The name Common Crawl is both a project and a non-profit organization that since 2011 is dedicated to crawl the World Wide Web and generate an open and accessible archive so that any person or company can access a complete copy comfortably and without having to pay anything… something like the same as Google, Bing and the rest of search engines, but in a version for the common people. According to their blog, the latest version occupies 280 terabytes and contains 2.7 billion pages. Good figures; huge but not unmanageable.
Among the projects already carried out with this data are:
- Domain popularity analysis
- Extraction of job offers
- Categorization tests
- Internet advertising analysis
- Tag search
- Recognition of sites publishing RSS feeds
- Analysis of the impact of news on the markets
- … and dozens of others
The project technically uses a bot called CCBot which is based on Apache’s Nutch. It behaves like any other bot and any webmaster can use the robots.txt robot exclusion protocol if they want to prevent it from indexing their pages or slow it down (see FAQ).
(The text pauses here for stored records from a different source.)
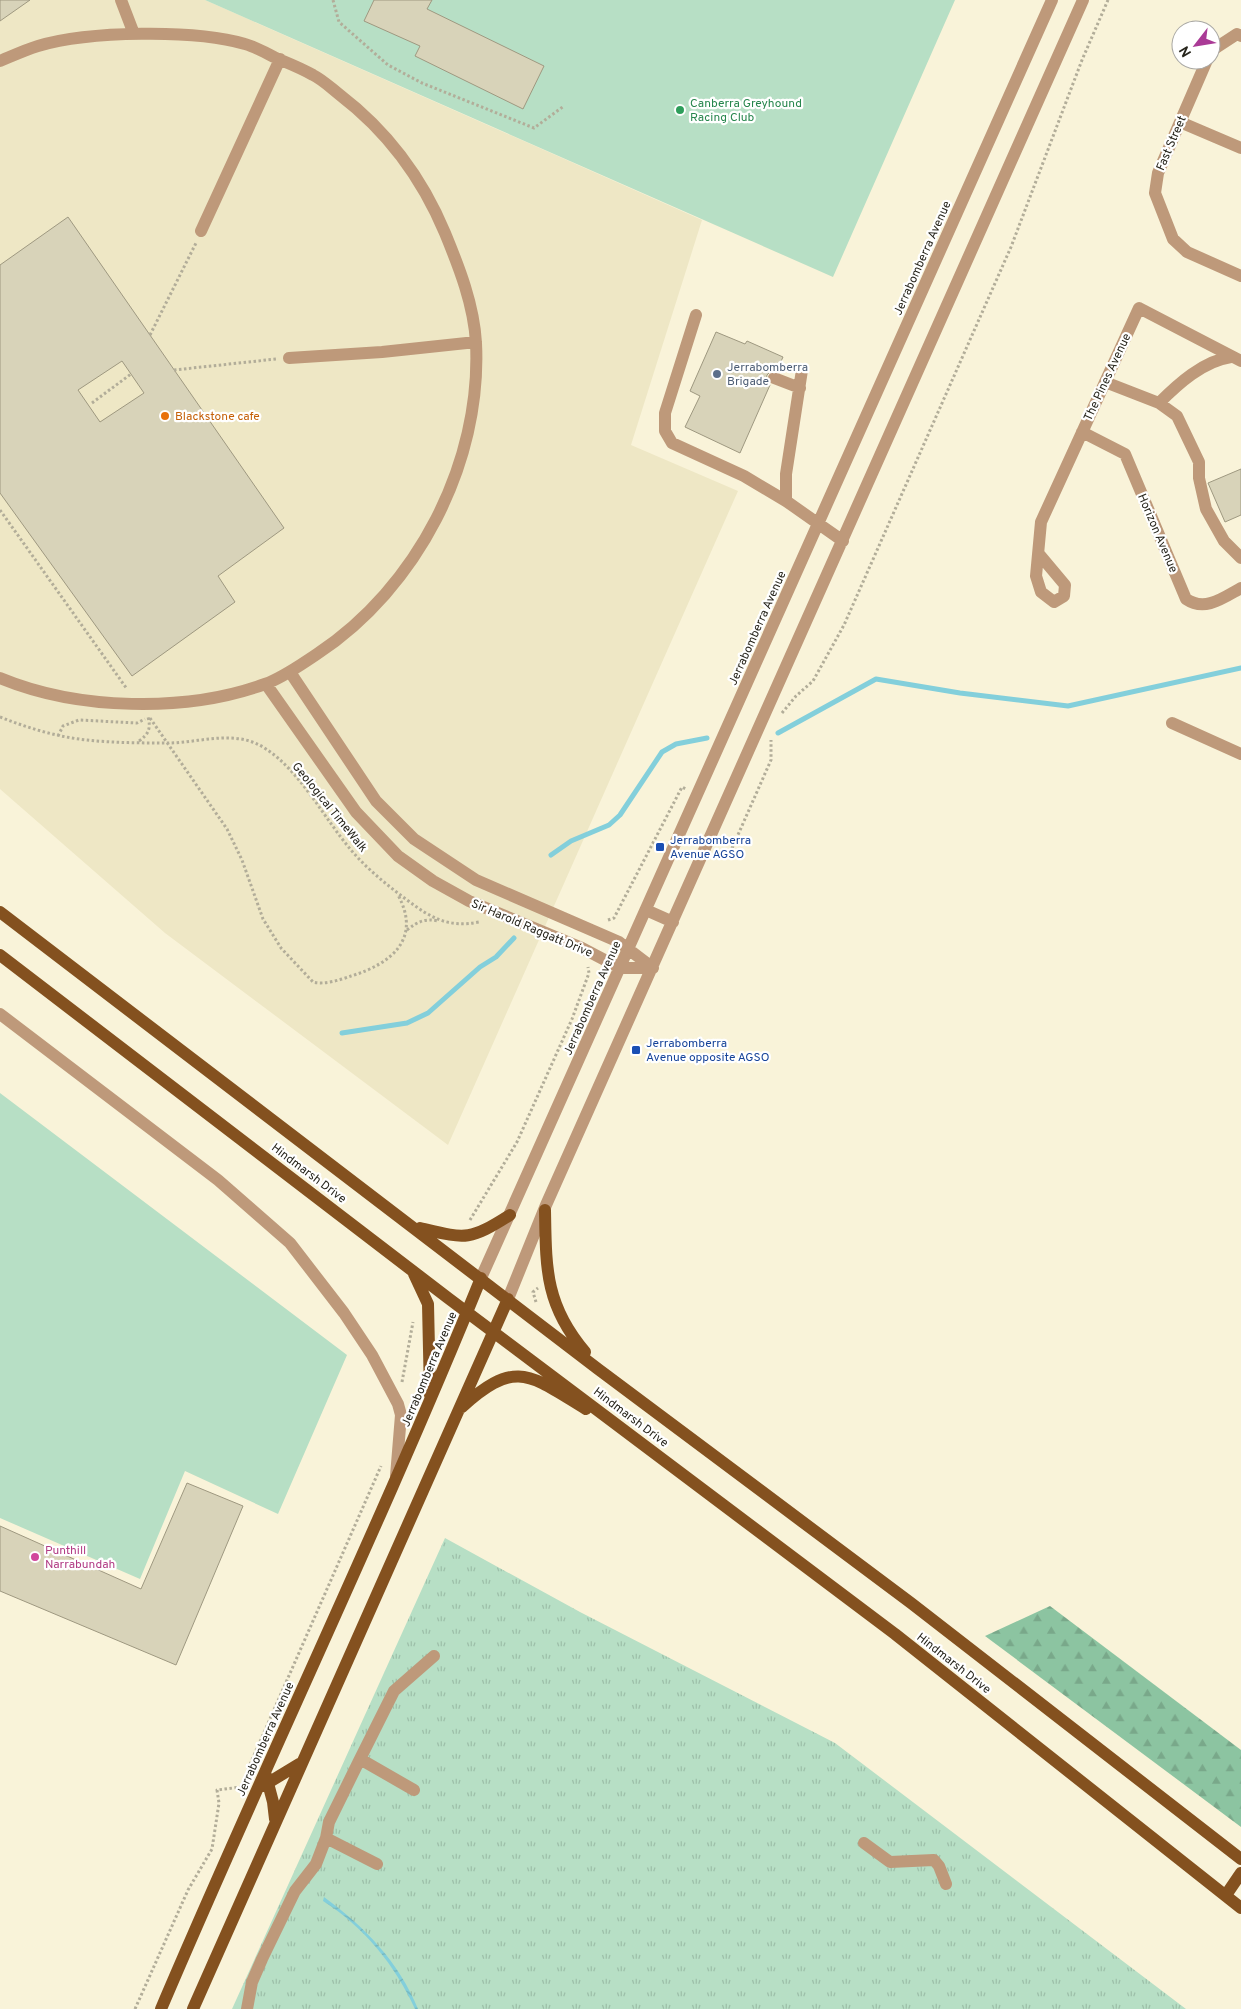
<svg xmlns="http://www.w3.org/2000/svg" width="1241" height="2009" font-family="Overpass,sans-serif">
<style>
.built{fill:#eee7c5}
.grass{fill:url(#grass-tufts)}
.forest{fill:url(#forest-firs)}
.pitch{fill:#b7dfc5}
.water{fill:url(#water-waves)}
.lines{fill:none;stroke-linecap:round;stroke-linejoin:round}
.stream{stroke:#83cfdb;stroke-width:5}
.building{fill:#d8d3b9;stroke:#9e9880;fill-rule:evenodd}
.path{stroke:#b2ad99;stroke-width:3;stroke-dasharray:2.5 2.5;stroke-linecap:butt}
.minor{stroke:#be997a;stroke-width:12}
.major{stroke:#84511f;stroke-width:12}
.leisure-dot{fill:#2e9e5b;stroke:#fff;stroke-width:2}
.service-dot{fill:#5c6f8a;stroke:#fff;stroke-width:2}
.food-dot{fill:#e8710a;stroke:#fff;stroke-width:2}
.transit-dot{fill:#1a4fb4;stroke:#fff;stroke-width:2}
.hotel-dot{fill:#d1479c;stroke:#fff;stroke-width:2}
.labels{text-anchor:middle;stroke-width:4.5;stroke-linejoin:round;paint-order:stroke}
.leisure-label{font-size:12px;fill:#27864d;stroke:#fff;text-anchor:start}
.street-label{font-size:12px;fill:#27251c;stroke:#fff}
.service-label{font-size:12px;fill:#4e5e75;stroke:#fff;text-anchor:start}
.food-label{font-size:12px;fill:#c56008;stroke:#fff;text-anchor:start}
.transit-label{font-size:12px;fill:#164399;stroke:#fff;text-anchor:start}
.hotel-label{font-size:12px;fill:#b23c85;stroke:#fff;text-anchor:start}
</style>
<defs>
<pattern id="grass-tufts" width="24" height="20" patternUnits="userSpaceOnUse" patternTransform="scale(1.25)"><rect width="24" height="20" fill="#b7dfc5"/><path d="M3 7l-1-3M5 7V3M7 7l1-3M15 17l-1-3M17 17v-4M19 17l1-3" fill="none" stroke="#9dbfa9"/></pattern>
<pattern id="forest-firs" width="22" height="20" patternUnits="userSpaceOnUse" patternTransform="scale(1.25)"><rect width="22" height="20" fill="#8cc4a1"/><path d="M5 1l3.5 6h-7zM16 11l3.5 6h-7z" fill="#79a88a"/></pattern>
<pattern id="water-waves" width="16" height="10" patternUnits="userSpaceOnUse" patternTransform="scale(1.25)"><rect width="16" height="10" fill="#83cfdb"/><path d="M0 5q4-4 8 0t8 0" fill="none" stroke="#71b2bb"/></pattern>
</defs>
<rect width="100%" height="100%" fill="#f9f3d9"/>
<path class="built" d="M 0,0 L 205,0 L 702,220 L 631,445 L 738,491 L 448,1145 L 165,933 L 0,789 Z"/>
<path class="grass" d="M 445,1538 L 580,1612 L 835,1743 L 1186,2009 L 232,2009 Z"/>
<path class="forest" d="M 1050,1606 L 1241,1750 L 1241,1827 L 985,1636 Z"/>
<path class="pitch" d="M 205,0 L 955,0 L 833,277 Z
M 0,1093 L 347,1355 L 278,1514 L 185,1471 L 140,1579 L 0,1518 Z"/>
<path class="water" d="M 324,1897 C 365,1927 399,1962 418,2009 L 415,2009 C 395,1965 364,1927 323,1901 Z"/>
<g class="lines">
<path class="stream" d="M 778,733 L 876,679 L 960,693 L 1068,706 L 1241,668
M 551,855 L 571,841 L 609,825 L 620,815 L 662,752 L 676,744 L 707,738
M 342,1033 L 407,1023 L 428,1013 L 480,967 L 496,957 L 514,938"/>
</g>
<path class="building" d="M 0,0 L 30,0 L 0,21 Z
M 374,0 L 432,0 L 427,9 L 544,66 L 523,109 L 415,56 L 420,46 L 364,21 Z
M 68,217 L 284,528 L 218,576 L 235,602 L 132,676 L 0,493 L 0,265 ZM 122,361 L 144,393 L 100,422 L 78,390 Z
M 716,332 L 745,344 L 747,341 L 783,357 L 777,370 L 772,370 L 767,375 L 766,380 L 770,385 L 740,453 L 685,427 L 700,396 L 690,391 Z
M 1241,469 L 1241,515 L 1225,522 L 1208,483 Z
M 187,1483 L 243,1506 L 176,1665 L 0,1591 L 0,1526 L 141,1589 Z"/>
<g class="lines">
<path class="path" d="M 333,0 L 339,22 L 388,65 L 422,83 L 534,128 L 564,106
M 150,335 L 196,243
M 174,370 L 276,359
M 92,403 L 131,374
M 0,510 L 127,689
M 782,713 L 796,696 L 813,681 L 844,625 L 1011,247 L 1082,60 L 1108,0
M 0,717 C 28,728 57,737 87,740 C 114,743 144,743 171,743 C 203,742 237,729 266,749 C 300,771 324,818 351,850 C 367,869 387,885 407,900 C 431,918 448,928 479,922
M 150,718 L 227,829 L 242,860 L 263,919 L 281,948 L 313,982 C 324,985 340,980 351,976 C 391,964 422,939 398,895
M 58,736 L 63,726 L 79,720 L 137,723 L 145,719
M 139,741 C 149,734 151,728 148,717
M 730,853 L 771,760 L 771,740
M 608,920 L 614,918 L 682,787 L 686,789
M 407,930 C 417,922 425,918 438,921
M 470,1220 L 517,1142 L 572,1019 L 589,973 L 588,967
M 536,1302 L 533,1292 L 538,1288
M 402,1382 L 413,1322
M 248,1769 L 381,1466
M 135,2009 L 188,1890 L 212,1849 L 219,1803 L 217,1790 L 241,1787 L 242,1784"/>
<path class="minor" d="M 121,0 L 134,34
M 1211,51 L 1237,34 L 1241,36
M 1207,60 L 1158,173 L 1155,193 L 1173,239 L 1187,252 L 1241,276
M 0,61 C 12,56 25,50 38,46 C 88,31 195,29 245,44 C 256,47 266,53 276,58 C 288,63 301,68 313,75 C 323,80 331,88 340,95 C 387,131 422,178 445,233 C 459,267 474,305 476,343 C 482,463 417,588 317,654 C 300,665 284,677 265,684 C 186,713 77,710 0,678
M 1180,122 L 1241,148
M 201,231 L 280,59
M 696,315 L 665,413 L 665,431 L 672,443 L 744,476 L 786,501 L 843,541
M 289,358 L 382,352 L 476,342
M 774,378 L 800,388
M 1105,382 L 1159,403 L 1177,416 L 1199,462 L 1199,478 L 1206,509 L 1224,541 L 1241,558
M 1159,403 C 1178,384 1203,361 1231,357
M 1082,432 L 1125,454 L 1186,599 C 1205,612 1223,598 1241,588
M 786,501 L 786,474 L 802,370
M 1039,554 L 1065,585 L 1064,596 L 1054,602 L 1041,592 L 1036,576 L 1041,522 L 1139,308 L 1241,361
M 290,672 L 376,801 L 414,839 L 476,880 L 619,942 L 653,968
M 266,684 L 356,812 L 398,856 L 433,881 L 469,901 L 582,948 L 620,968 L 653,968
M 1172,723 L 1241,754
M 646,910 L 673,922
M 0,1014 L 218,1180 L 290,1243 L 344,1313 L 372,1355 L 398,1404 L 401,1415 L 396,1476
M 481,1278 L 1052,0
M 508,1299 L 546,1205 L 1083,0
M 360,1759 L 394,1691 L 434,1656
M 326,1838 L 377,1864
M 864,1843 L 890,1862 L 934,1860 L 939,1866 L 946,1884
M 247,2009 L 252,1982 L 262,1959 L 295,1891 L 316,1864 L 326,1838 L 329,1822 L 360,1759 L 414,1790"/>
<path class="major" d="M 0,912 L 598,1369 L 911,1603 L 1241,1859
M 0,955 L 448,1298 L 895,1634 L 1241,1908
M 545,1210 C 546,1268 545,1305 585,1352
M 420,1228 C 466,1239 469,1241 510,1215
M 414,1274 L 428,1304 L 430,1395
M 462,1407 C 516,1358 530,1375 586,1409
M 265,1772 L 273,1802 L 275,1819
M 263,1786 L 299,1764
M 1226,1895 L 1241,1873
M 161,2009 C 265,1764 381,1524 481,1278
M 193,2009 L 508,1299"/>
</g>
<circle class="leisure-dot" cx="680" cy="110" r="5"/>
<circle class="service-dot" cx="717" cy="374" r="5"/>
<circle class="food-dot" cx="165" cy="416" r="5"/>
<g class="transit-dot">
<rect x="655" y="842" width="10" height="10" rx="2.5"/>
<rect x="631" y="1045" width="10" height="10" rx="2.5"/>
</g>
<circle class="hotel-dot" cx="35" cy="1557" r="5"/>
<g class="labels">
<g class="leisure-label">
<text x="690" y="107">Canberra Greyhound<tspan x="690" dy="14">Racing Club</tspan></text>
</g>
<g class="street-label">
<text transform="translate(1171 143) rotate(-67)" y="4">Fast Street</text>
<text transform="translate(922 258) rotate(-66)" y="4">Jerrabomberra Avenue</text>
<text transform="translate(1107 377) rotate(-65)" y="4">The Pines Avenue</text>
<text transform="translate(1158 533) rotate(67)" y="4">Horizon Avenue</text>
<text transform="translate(757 628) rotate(-66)" y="4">Jerrabomberra Avenue</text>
<text transform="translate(330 807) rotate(51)" y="4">Geological TimeWalk</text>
<text transform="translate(532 928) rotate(23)" y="4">Sir Harold Raggatt Drive</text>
<text transform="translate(592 998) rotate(-66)" y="4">Jerrabomberra Avenue</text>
<text transform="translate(309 1173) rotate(37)" y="4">Hindmarsh Drive</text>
<text transform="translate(429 1369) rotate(-67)" y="4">Jerrabomberra Avenue</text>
<text transform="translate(631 1417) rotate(37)" y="4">Hindmarsh Drive</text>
<text transform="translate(954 1663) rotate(38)" y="4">Hindmarsh Drive</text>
<text transform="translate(265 1739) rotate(-66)" y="4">Jerrabomberra Avenue</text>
</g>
<g class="service-label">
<text x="727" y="371">Jerrabomberra<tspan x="727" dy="14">Brigade</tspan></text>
</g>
<g class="food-label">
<text x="175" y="420">Blackstone cafe</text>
</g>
<g class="transit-label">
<text x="670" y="844">Jerrabomberra<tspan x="670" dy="14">Avenue AGSO</tspan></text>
<text x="646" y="1047">Jerrabomberra<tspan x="646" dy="14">Avenue opposite AGSO</tspan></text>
</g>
<g class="hotel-label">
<text x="45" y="1554">Punthill<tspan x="45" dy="14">Narrabundah</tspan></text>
</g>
</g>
<g transform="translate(1196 45) rotate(239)"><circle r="24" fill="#ffffff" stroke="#a9a8a4"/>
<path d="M0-4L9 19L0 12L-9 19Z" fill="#aa3a96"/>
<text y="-8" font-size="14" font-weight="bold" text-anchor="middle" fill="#27251c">N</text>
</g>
</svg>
The crawl is automatic and is done periodically, apparently at least once a month. Although I have not seen it specifically indicated it gives the impression that it only extracts the text of the pages, not the images or videos, which would undoubtedly occupy much more.
The average number of hyperlinks per web page is around 35 links, so this means that at the last crawl there must have been around 100 billion links on the WWW across the entire Web that they were able to crawl.